A better understanding of pharmacogenetic associations is especially important in cancer chemotherapy, as many chemotherapeutic agents have a very narrow therapeutic index. The fluoropyrimidines 5-fluorouracil (5FU) and its oral prodrug capecitabine are among the most frequently used anticancer drugs. Current body surface area (BSA)-based fluoropyrimidine dosing only insufficiently accounts for inter-individual variability in drug exposure, putting susceptible patients at risk of severe and potentially life-threatening toxicity. We have recently shown that genetic variants in the dihydropyrimidine dehydrogenase (DPD) gene (DPYD), encoding the key enzyme in 5FU catabolism, are important predictors of early-onset fluoropyrimidine toxicity, and that genetic variation in a DPYD-regulatory microRNA (miR-27a) modulates toxicity risk in carriers of DPYD risk variants.
In our current research, we focus our studies on the investigation of phenotype-genotype relationships in the fluoropyrimidine metabolism and mechanism of action using metabolic profiling. Using pharmacometabolomics-informed pharmacogenomics, we aim to identify and characterize potential contributors to inter-individual variability in fluoropyrimidine toxicity to further advance our understanding of the underlying mechanisms and improve the identification of patients at risk of potentially life-threatening adverse events from fluoropyrimidine-based chemotherapy.

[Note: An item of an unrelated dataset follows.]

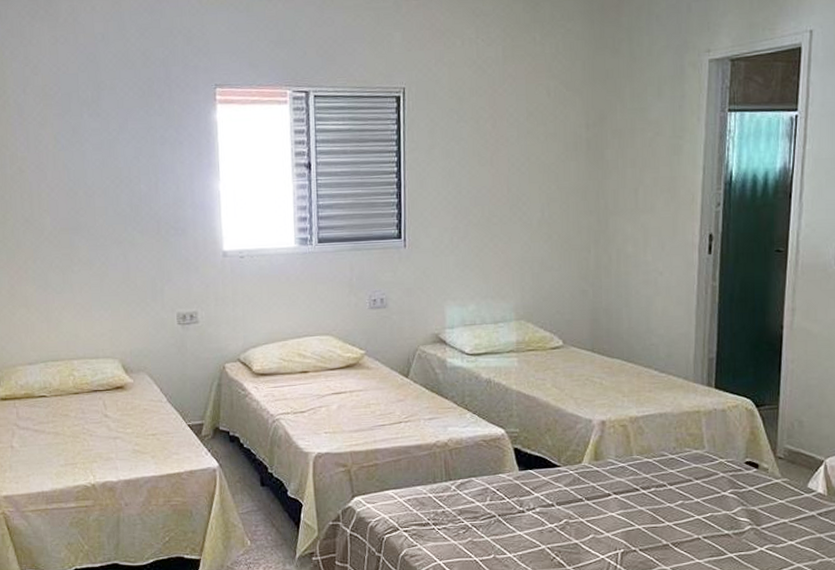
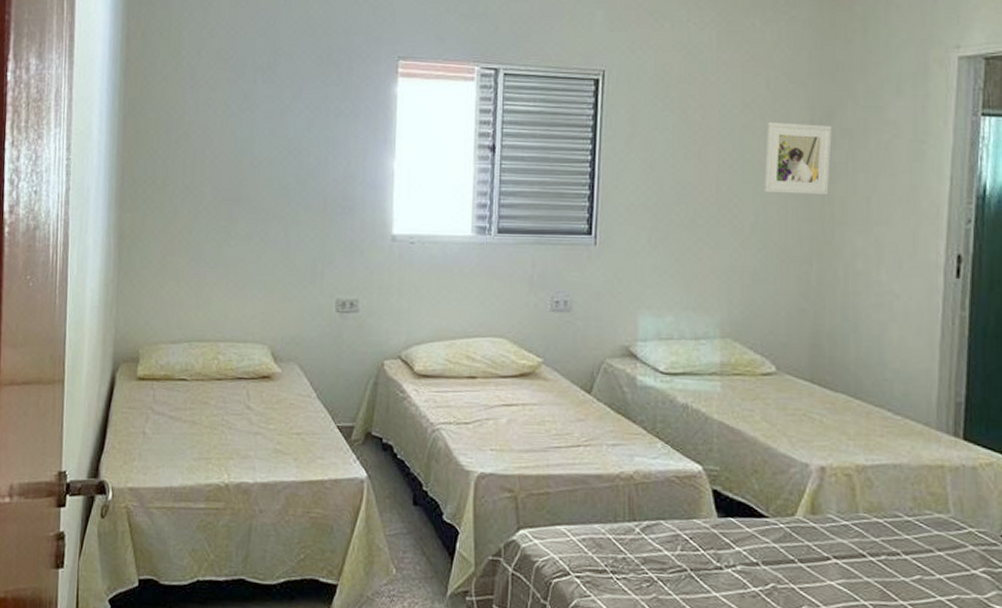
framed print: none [547,127,604,191] -> present [763,122,832,195]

Pharmacogenomics of immunosuppressants
After solid organ transplantation, patients require a lifelong immunosuppressive therapy to prevent rejection of the transplanted organ. The main challenge of this therapy is the narrow therapeutic margin of immunosuppressive drugs combined with high, and often unpredictable, intra- and inter-individual variability in pharmacokinetics and pharmacodynamics of the drugs. Especially in the beginning of the therapy, this variability may have serious consequences leading to organ rejection or adverse drug events. Since it has been previously shown that genetic variation is an important factor contributing to the variability in response to immunosuppressants, further research in this field may provide new ways to improve the treatment outcome in transplantation patients.
Our aim is to characterize key factors influencing treatment response by using metabolic profiling combined with sequencing and genotyping of target genes involved in the metabolism and action pathways of immunosuppressants. Currently, our work is focused on heart transplant patients and the project is carried out in collaboration with the Department of Cardiology (Inselspital). Ultimately, we aim to identify biomarkers that can be used in pre-treatment screening of patients in order to choose the optimal therapy regimen and the starting doses of the drugs for each patient. Additionally, we aim to develop new assays for quantification of immunosuppressants and their key metabolites in blood that can be used to gain new insights into the pharmacokinetics of the drugs as well as to improve the routine therapeutic drug monitoring of patients.